A time-honored training delivery method, drill and practice is based on the learning principle of exercise discussed in the category on The Learning Process, which holds that connections are strengthened with practice. It promotes learning through repetition because those things most often repeated are best remembered. The human mind rarely retains, evaluates, and applies new concepts or practices after a single exposure. Students do not learn to weld during one shop period or to perform crosswind landings during one instructional flight. They learn by applying what they have been told and shown. Every time practice occurs, learning continues. Effective use of drill and practice revolves around knowing what skill is being developed. The instructor must provide opportunities for students to practice and, at the same time, make sure that this process is directed toward a learning objective.
A successful instructor needs to be familiar with as many teaching methods as possible. Although lecture and demonstration-performance may be the methods used most often, being aware of other methods and teaching tools such as guided discussion, cooperative learning, and computer-assisted learning better prepares an instructor for a wide variety of teaching situations.

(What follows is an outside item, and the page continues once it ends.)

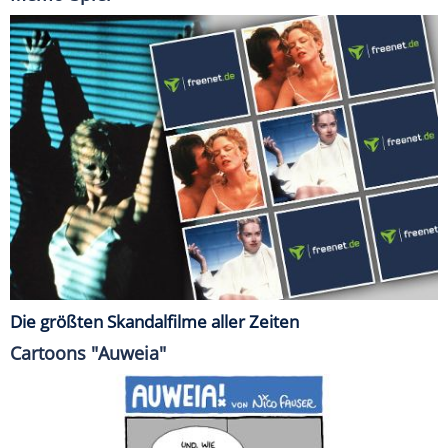
Die größten Skandalfilme aller Zeiten
Cartoons "Auweia"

Obviously, the aviation instructor is the key to effective teaching. An experienced instructor’s knowledge and skill regarding methods of instruction may be compared to a maintenance technician’s toolbox. The instructor’s tools are teaching methods. Just as the technician uses some tools more than others, the instructor uses some methods more often than others. As is the case with the technician, there are times when a less used tool is the exact tool needed for a particular situation. The instructor’s success is determined to a large degree by the ability to organize material and to select and utilize a teaching method appropriate to a particular lesson.